Sul palco, dopo la scena del tribunale scendono e si alternano elementi d’arredamento calati con funi dall’alto, a disegnare una scenografia piena di eleganza sospesa e danzante, a tratti velata, a evocare l’atmosfera del ballo che pervade tutto il romanzo, e che è uno dei temi forti di Irène Némirosky.

Le musiche belle di Antonio Di Pofi, suonate al piano da Sabrina Reale, provengono da dietro il telone velato e accompagnano il susseguirsi degli eventi rappresentati, che ripercorrono le vicende dolenti narrate nel romanzo. La trama si muove su un territorio che si potrebbe avere la tentazione di affratellare a quelli esplorati da Colette nei suoi Chéri, ma la distanza è troppo ampia, originaria, viene da dire. Jezabel non è una dame sans soucis, come vorrebbe, non lo è mai stata, è una Signora Barbablù, per tanti aspetti.
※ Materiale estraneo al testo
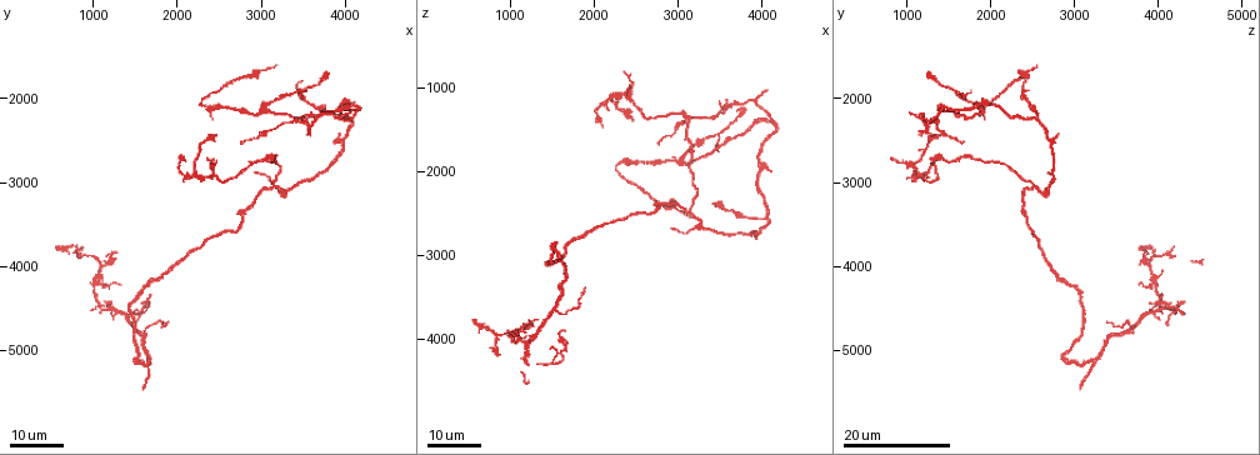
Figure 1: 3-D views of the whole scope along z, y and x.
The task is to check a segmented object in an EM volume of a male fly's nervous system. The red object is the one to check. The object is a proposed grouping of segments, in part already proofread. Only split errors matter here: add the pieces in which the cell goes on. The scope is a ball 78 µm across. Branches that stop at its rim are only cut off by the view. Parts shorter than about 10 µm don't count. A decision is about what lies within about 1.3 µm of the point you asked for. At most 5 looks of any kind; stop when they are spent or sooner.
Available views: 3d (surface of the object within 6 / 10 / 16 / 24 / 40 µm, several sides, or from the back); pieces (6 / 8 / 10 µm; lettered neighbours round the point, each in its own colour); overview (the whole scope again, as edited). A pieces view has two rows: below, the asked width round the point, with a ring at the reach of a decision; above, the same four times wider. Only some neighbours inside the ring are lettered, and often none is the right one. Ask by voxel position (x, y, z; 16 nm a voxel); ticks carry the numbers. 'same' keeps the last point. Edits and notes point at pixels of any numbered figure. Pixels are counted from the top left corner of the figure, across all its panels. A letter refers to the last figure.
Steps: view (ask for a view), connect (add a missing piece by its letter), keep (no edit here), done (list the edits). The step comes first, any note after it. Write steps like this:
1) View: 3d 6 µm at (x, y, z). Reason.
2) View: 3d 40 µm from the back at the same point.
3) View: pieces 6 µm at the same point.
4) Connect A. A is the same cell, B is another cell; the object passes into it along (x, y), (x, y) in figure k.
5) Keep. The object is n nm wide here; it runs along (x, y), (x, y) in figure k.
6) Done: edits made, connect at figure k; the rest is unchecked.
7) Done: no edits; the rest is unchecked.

Elena Ghiaurov interpreta con decisione modulando i giusti chiaroscuri lo smarrimento che racconta il travaglio di un’epoca, la cosiddetta fin de siècle, in parallelo con la caduta all’inferno a cui è condannato il sogno di vita di Jezabel. Il rapporto malato con una bellezza d’eccezione che le è stata concessa in dono, a cui sacrifica ogni cosa, insieme al mito dell’eterna giovinezza visto come passepartout per il potere e la conquista nei rapporti umani, conducono sui binari della follia questa donna che diventa Medea suo malgrado perché non riesce a smettere di ballare una danza che diventa macabra, terrorizzata dall’incedere di segni dell’età. Vista quasi cento anni dopo, questa paura esorcizzata a volte con risultati da esorcismo dalla chirurgia estetica non sembra aggredire con meno virulenza tante cinquantenni dai tratti anche meno esemplari di Gladys. Nel frattempo gli uomini innamorati e poi disamorati di lei, mai dannati come lei, recitano la loro parte naturale: man mano che gli anni passano, cercano bellezza e gioventù che li rispecchi in altre donne più giovani. Alle loro coetanee non è mai dato di poter fare altrettanto senza almeno qualche implicazione di tipo materno-figliale che inquini ogni erotismo ricercato o presunte norme sociali di buona condotta. Il rapporto madre-figlia rappresentato nella pièce segue visioni piene di inquietudine già ben delineate nell’opera letteraria della Némirosky: Marie-Thérèse è bella, giovane, fa la sua arringa senza veli da una vasca da bagno che è icona del sacrificio e Giulia Odetto le dà un’aria da Giulietta che fa precorrere la catena di tragedie che seguiranno.

Sui fondali dietro agli attori, a cura di Antonio Panzuto, risaltano bellissimi viali e boschi innevati che fanno da sfondo al gelo dell’anima che avvelena la donna e il suo tempo; tutto si muove in un paesaggio-epoca che sa, se fosse possibile, di ostalgia.

Lunghi applausi, dal pubblico veronese.